Edmund Finnis’ Four Duets for clarinet and piano has been commissioned by clarinettist Mark Simpson for his Martin Musical Scholarship Fund recital at the Royal Festival Hall on 8 December (one of 15 such recitals by young professional performers over the next 8 months).
English National Opera has contracted brand and sponsorship agency Capitalize to develop its corporate partnerships and sponsorship opportunities ‒ with naming rights to the London Coliseum, ENO’s home since 1968, potentially available to the right bidder.
Sir John Tomlinson has over recent decades become one of Britain’s most distinguished singers both at home and abroad. He will reprise the title role of Harrison Birtwistle’s The Minotaur at the Royal Opera House in January and has just completed a run playing Hagen and Hunding in the ROH’s Ring cycle.

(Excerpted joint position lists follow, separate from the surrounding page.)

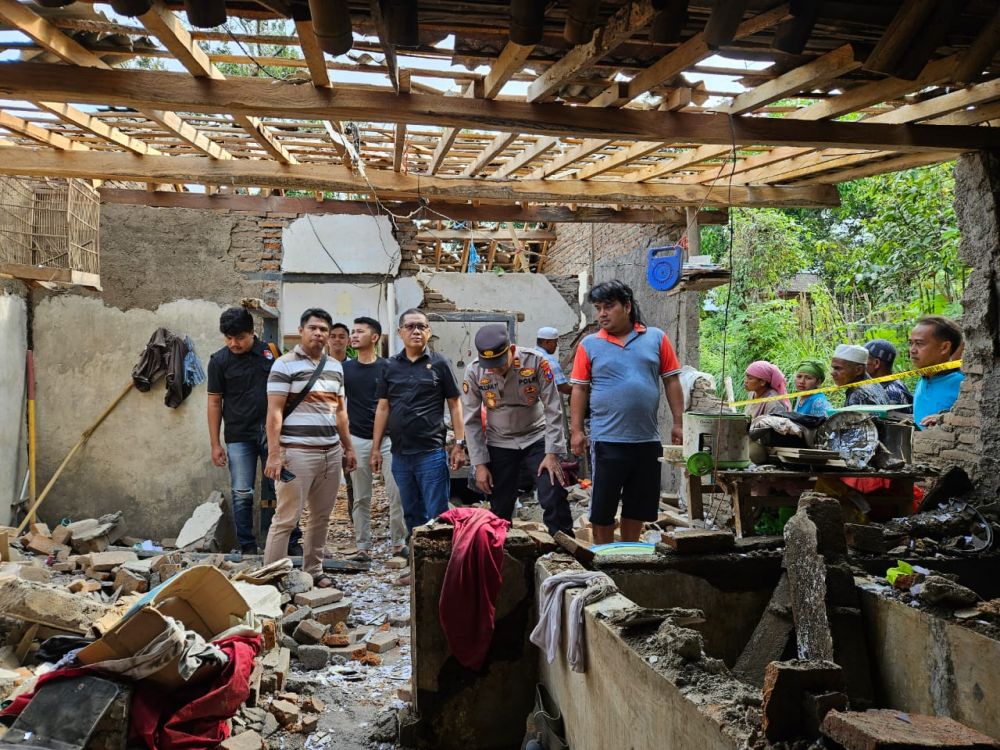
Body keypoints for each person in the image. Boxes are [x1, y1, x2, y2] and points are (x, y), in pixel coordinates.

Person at [569, 280, 684, 545]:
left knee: (638, 506)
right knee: (602, 507)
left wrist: (679, 423)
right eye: (598, 308)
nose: (602, 314)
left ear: (627, 306)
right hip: (607, 440)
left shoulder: (656, 338)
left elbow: (671, 381)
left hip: (646, 440)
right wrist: (577, 431)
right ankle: (604, 559)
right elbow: (579, 390)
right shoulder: (589, 345)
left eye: (608, 307)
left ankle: (630, 555)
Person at [263, 308, 356, 588]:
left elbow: (340, 413)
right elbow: (274, 413)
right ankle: (271, 578)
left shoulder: (336, 367)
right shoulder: (284, 365)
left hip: (330, 453)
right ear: (301, 331)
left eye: (323, 330)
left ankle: (314, 571)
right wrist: (274, 454)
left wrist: (348, 448)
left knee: (321, 517)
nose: (318, 333)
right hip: (297, 453)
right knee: (286, 519)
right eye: (313, 328)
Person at [206, 307, 301, 555]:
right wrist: (215, 443)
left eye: (239, 338)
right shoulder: (219, 361)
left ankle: (290, 543)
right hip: (238, 437)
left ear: (252, 332)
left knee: (284, 488)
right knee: (241, 492)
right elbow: (215, 402)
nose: (233, 343)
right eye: (228, 338)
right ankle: (247, 546)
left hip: (274, 435)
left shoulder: (272, 354)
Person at [461, 324, 572, 536]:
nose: (494, 369)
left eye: (499, 363)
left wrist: (552, 453)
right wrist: (480, 464)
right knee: (500, 504)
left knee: (553, 490)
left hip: (536, 438)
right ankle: (502, 552)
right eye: (489, 365)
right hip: (499, 442)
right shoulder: (474, 371)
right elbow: (472, 420)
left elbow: (553, 409)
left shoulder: (537, 362)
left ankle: (563, 548)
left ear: (511, 350)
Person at [371, 309, 466, 542]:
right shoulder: (389, 366)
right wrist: (375, 448)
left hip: (431, 453)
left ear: (429, 332)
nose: (416, 331)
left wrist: (459, 444)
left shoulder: (440, 363)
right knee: (411, 513)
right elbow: (383, 408)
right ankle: (419, 567)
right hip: (400, 454)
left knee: (438, 514)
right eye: (410, 326)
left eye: (421, 326)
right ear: (400, 332)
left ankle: (443, 567)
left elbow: (454, 404)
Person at [343, 316, 406, 562]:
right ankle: (362, 547)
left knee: (396, 493)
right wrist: (344, 441)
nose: (354, 335)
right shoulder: (345, 369)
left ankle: (399, 543)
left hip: (390, 440)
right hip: (357, 438)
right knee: (360, 496)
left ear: (375, 337)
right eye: (353, 331)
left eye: (360, 331)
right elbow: (338, 406)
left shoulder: (388, 367)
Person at [909, 316, 964, 429]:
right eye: (911, 343)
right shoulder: (923, 379)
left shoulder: (962, 384)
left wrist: (945, 419)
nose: (912, 350)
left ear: (944, 347)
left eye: (919, 343)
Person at [864, 339, 912, 410]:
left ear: (876, 363)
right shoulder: (886, 385)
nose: (861, 364)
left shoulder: (891, 393)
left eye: (864, 359)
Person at [535, 327, 573, 396]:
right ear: (547, 342)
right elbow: (564, 388)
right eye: (555, 342)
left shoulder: (532, 355)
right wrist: (582, 389)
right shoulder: (548, 360)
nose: (556, 345)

Composer Alexis Kirke is a member of the Interdisciplinary Centre for Computer Research based at Plymouth University and composer in residence at the Plymouth Marine Institute. He has been commissioned to write a new work for the opening of the Marine Institute’s new building, which features the most advanced wave tank for research in the UK and will be opened by the Duke of Edinburgh on 30 October. Kirke has written a new piece, SoundWave, which uses the tank’s ability to produce precise waves of different intensities, a team of water drummers who will play the surface of the water with their hands in the tradition of the central African Baka tribe, and synthesised sounds programmed by composer Sam Freeman. Kirke will be involved in the 2013 Peninsula Arts Contemporary Music Festival 22-24 February 2013.
Described by its composer as ‘a back-of-the-truck bare bones opera’, John Harbison’s Full Moon in March has a libretto adapted by the composer from WB Yeats’ A Full Moon in March, and tells the story of a queen, a swineherd and the failed courting ritual between them. It receives its EU premiere on 24 October as part of contemporary music group Lontano’s festival of American music (22-27 October) with the Queen played by mezzo-soprano Caryl Hughes, the Swineherd by baritone Jeremy Huws Williams and two attendants played by soprano Charmian Bedford and tenor Edward Lee.
Following the publication of a highly critical open letter sent to Sound and Music and Arts Council England from 255 composers, performers and other music industry figures, a second open letter will be sent today, signed by 90 young composers ‘actively engaged in contemporary music in the United Kingdom’.